- **Job**: Could you copy out every line of the data where the word "wire" occurs?

- **Data section**:
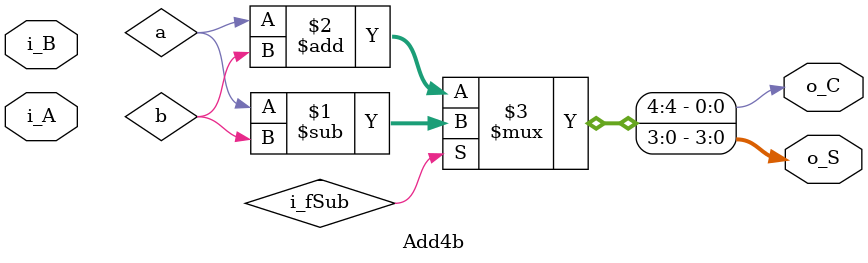
<source format=v>
module Add4b(i_A,i_B,o_S,o_C);
input [3:0]i_A,i_B;
output wire [3:0]o_S;
output wire o_C;
wire [2:0] cout;

assign{o_C,o_S}= i_fSub?a-b:a+b;

endmodule
</source>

- **Written solution**:
output wire [3:0]o_S;
output wire o_C;
wire [2:0] cout;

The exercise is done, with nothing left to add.